DERİNCE DERMECE / Dilara DEVECİ

Geçenlerde şimdiki hayatıma kadar görmediğim güzellikte bir gül gördüm. Mezarlıkta bir mezardan bitmiş bir gül. Zaten en hayran kaldığım leylağı yine o mezarlıkta yine bir mezarda görmüştüm. Leylak benim en sevdiğim çiçektir.  Şimdi ben bunlara bir anlamlandırayım desem bir garip manalar bulurum. Olmadık manalar bulmak kolay çünkü ben gökyüzünü mor görüyorum. Çok canım sıkılıyor, çok canım sıkılıyor ne yapalım? Öyle bir şiir vardı ama hatırlamayayım onu zira hatırlayınca daha çok canım sıkılıyor. 

Burnuma leş kokusu doldu az evvel. Belki leş kokusu değildir ama babam öyle söylemişti yıllar önce uzun bir yolculuk yaparken. Şimdi biri bulsa kanıtlarıyla bu başka bir şeyin kokusu diye çok üzülürüm çünkü babam öyle söylemedi bana. Yıllar önce sadece bir köye gidince hissettiğim çok hoş bir koku vardı. Bana sorsan yemek kokusuydu hep bekledim buram buram kokan bir köy yemeği konsun önümüze ki koku ne zaman tandırlara yaklaşsak o zaman gelirdi burnuma. Sonra nasıl olduysa bir gaz kaçağı kokusu olduğunu öğrendim. Hala inanasım gelmez,içim burkulur. Bu arada inşallah leş kokusu başka bir şey çıkmaz. Bundan gerçekten çok korkuyorum. 

Yol çekiyorum yine. Evet çekiyorum çünkü ben uzun yol sevmem. Dışarıya bakıp uzunca dağları tepeleri seyretmek elbet ki güzel ama ben muhabbet sever bir insanım. Yolda herkes kendi işine bakıyor aman kimseye dokunma rahatsız etme lafı düstur oluyor. Gerçi bana hep insanları rahatsız etme diyorlar. İşin komiği ben hep sevdiğimi hissettirdiğimi, onları mutlu ettiğimi sanarken söylüyorlar.
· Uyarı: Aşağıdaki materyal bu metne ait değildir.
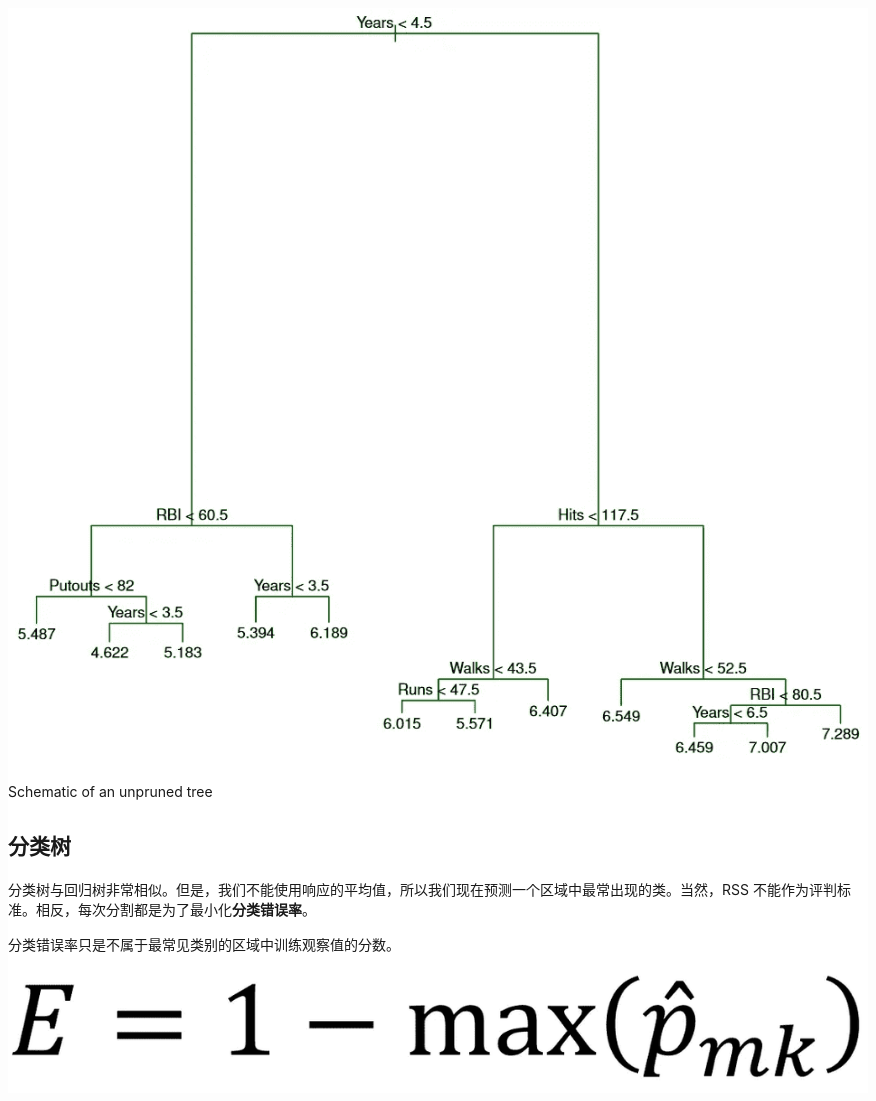 ![](img/90b2db105664cd3bdec9d2a87afae535.png)

Schematic of an unpruned tree

## 分类树

分类树与回归树非常相似。但是，我们不能使用响应的平均值，所以我们现在预测一个区域中最常出现的类。当然，RSS 不能作为评判标准。相反，每次分割都是为了最小化**分类错误率**。

分类错误率只是不属于最常见类别的区域中训练观察值的分数。

![](img/118bb8c54db58473bc1ea75d85e2f906.png)
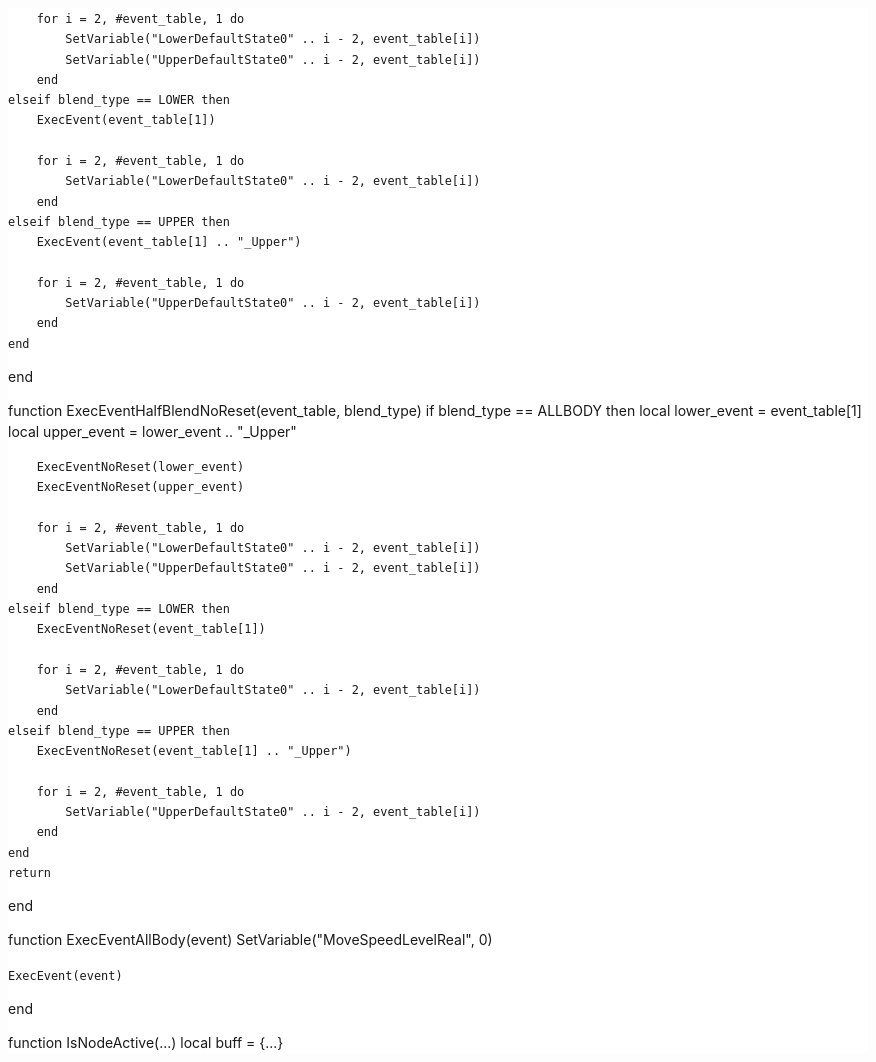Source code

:         for i = 2, #event_table, 1 do
            SetVariable("LowerDefaultState0" .. i - 2, event_table[i])
            SetVariable("UpperDefaultState0" .. i - 2, event_table[i])
        end
    elseif blend_type == LOWER then
        ExecEvent(event_table[1])
        
        for i = 2, #event_table, 1 do
            SetVariable("LowerDefaultState0" .. i - 2, event_table[i])
        end
    elseif blend_type == UPPER then
        ExecEvent(event_table[1] .. "_Upper")
        
        for i = 2, #event_table, 1 do
            SetVariable("UpperDefaultState0" .. i - 2, event_table[i])
        end
    end
end

function ExecEventHalfBlendNoReset(event_table, blend_type)
    if blend_type == ALLBODY then
        local lower_event = event_table[1]
        local upper_event = lower_event .. "_Upper"
        
        ExecEventNoReset(lower_event)
        ExecEventNoReset(upper_event)
        
        for i = 2, #event_table, 1 do
            SetVariable("LowerDefaultState0" .. i - 2, event_table[i])
            SetVariable("UpperDefaultState0" .. i - 2, event_table[i])
        end
    elseif blend_type == LOWER then
        ExecEventNoReset(event_table[1])
        
        for i = 2, #event_table, 1 do
            SetVariable("LowerDefaultState0" .. i - 2, event_table[i])
        end
    elseif blend_type == UPPER then
        ExecEventNoReset(event_table[1] .. "_Upper")
        
        for i = 2, #event_table, 1 do
            SetVariable("UpperDefaultState0" .. i - 2, event_table[i])
        end
    end
    return 
end

function ExecEventAllBody(event)
    SetVariable("MoveSpeedLevelReal", 0)
    
    ExecEvent(event)
end

function IsNodeActive(...)
    local buff = {...}
    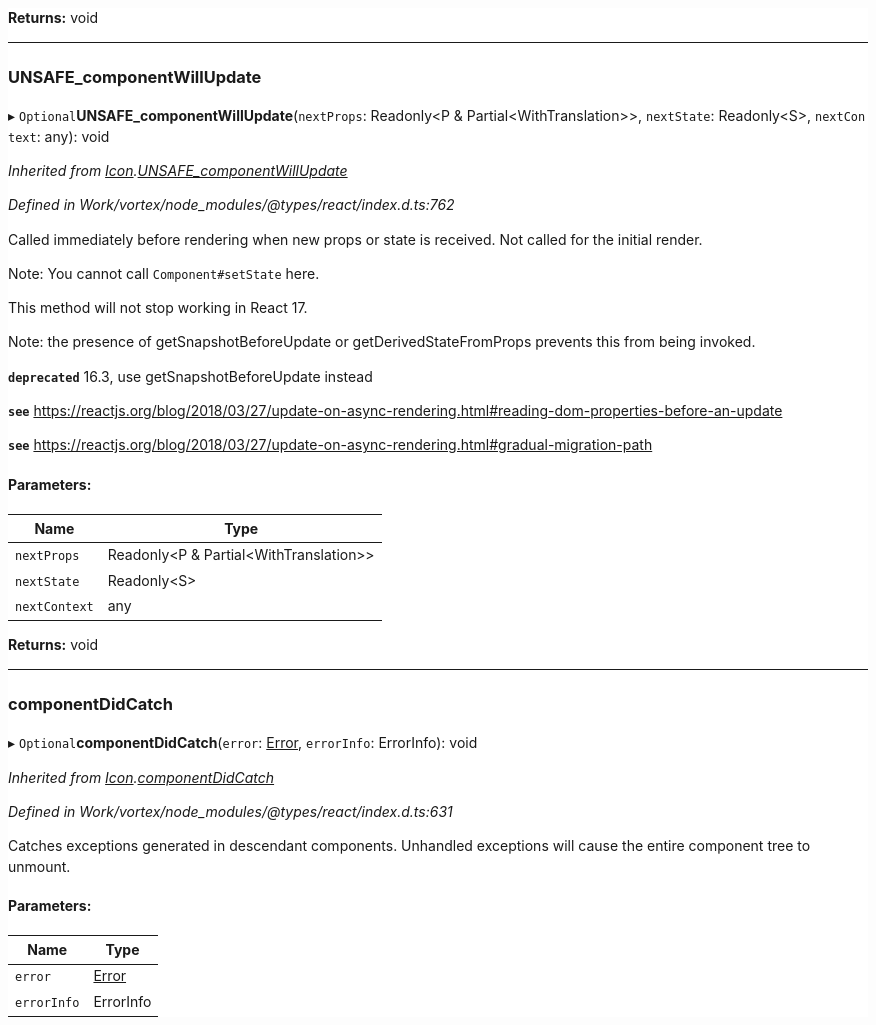 **Returns:** void

___

### UNSAFE\_componentWillUpdate

▸ `Optional`**UNSAFE_componentWillUpdate**(`nextProps`: Readonly\<P & Partial\<WithTranslation>>, `nextState`: Readonly\<S>, `nextContext`: any): void

*Inherited from [Icon](icon.md).[UNSAFE_componentWillUpdate](icon.md#unsafe_componentwillupdate)*

*Defined in Work/vortex/node_modules/@types/react/index.d.ts:762*

Called immediately before rendering when new props or state is received. Not called for the initial render.

Note: You cannot call `Component#setState` here.

This method will not stop working in React 17.

Note: the presence of getSnapshotBeforeUpdate or getDerivedStateFromProps
prevents this from being invoked.

**`deprecated`** 16.3, use getSnapshotBeforeUpdate instead

**`see`** https://reactjs.org/blog/2018/03/27/update-on-async-rendering.html#reading-dom-properties-before-an-update

**`see`** https://reactjs.org/blog/2018/03/27/update-on-async-rendering.html#gradual-migration-path

#### Parameters:

Name | Type |
------ | ------ |
`nextProps` | Readonly\<P & Partial\<WithTranslation>> |
`nextState` | Readonly\<S> |
`nextContext` | any |

**Returns:** void

___

### componentDidCatch

▸ `Optional`**componentDidCatch**(`error`: [Error](notsupportederror.md#error), `errorInfo`: ErrorInfo): void

*Inherited from [Icon](icon.md).[componentDidCatch](icon.md#componentdidcatch)*

*Defined in Work/vortex/node_modules/@types/react/index.d.ts:631*

Catches exceptions generated in descendant components. Unhandled exceptions will cause
the entire component tree to unmount.

#### Parameters:

Name | Type |
------ | ------ |
`error` | [Error](notsupportederror.md#error) |
`errorInfo` | ErrorInfo |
Ellerim saatlerce demir sıkmaktan perişan olmuşken bunu hissedemeyip düşünceler içinde salıncakta sallanmam normal bence. İnsanlar bana düşünecek çok şey veriyorlar. İnsanlar bir şeyler yapmasa ne olur kuşlar var. Birde Kız Kulesi ne hüzün oldu bana. Geçer mi ya ? Geçer inşallah. 

Yol uzun yollar uzun. Niye böyle uzun bu yollar? Düş uzun düşünceler uzun. Gidiyorum gündüz gece. Allah selamet vere.